The lines below, beginning at the one that contains "right eye: (658, 767)" and ending at the last, are to be retyped exactly.

Content starts

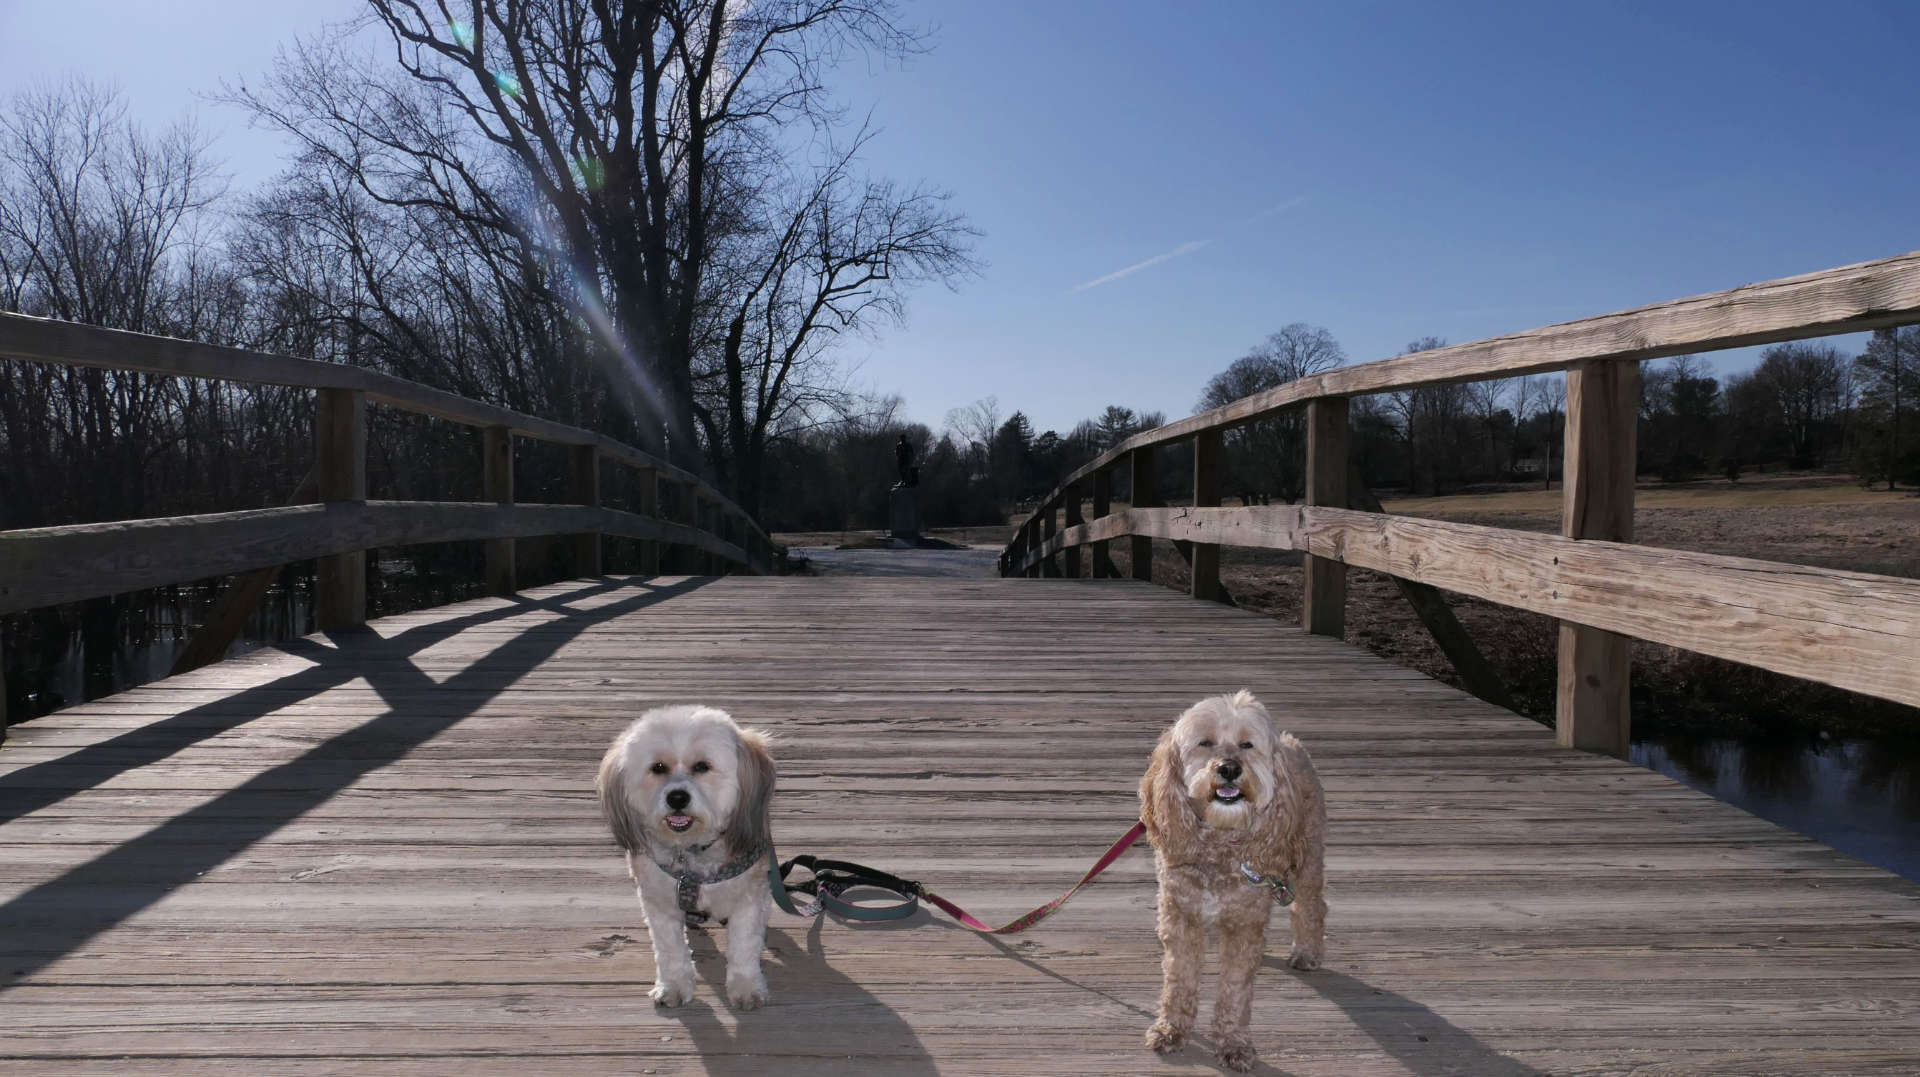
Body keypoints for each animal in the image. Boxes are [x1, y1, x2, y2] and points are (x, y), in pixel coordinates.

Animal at [599, 706, 779, 1005]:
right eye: (658, 767)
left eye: (702, 767)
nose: (677, 797)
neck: (692, 855)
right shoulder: (658, 901)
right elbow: (670, 949)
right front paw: (673, 986)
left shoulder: (750, 897)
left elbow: (744, 944)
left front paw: (746, 988)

Content ends

▸ Written answer
right eye: (658, 767)
left eye: (702, 767)
nose: (677, 797)
neck: (692, 855)
right shoulder: (658, 901)
right elbow: (670, 949)
right front paw: (673, 986)
left shoulder: (750, 897)
left elbow: (744, 944)
left front paw: (746, 988)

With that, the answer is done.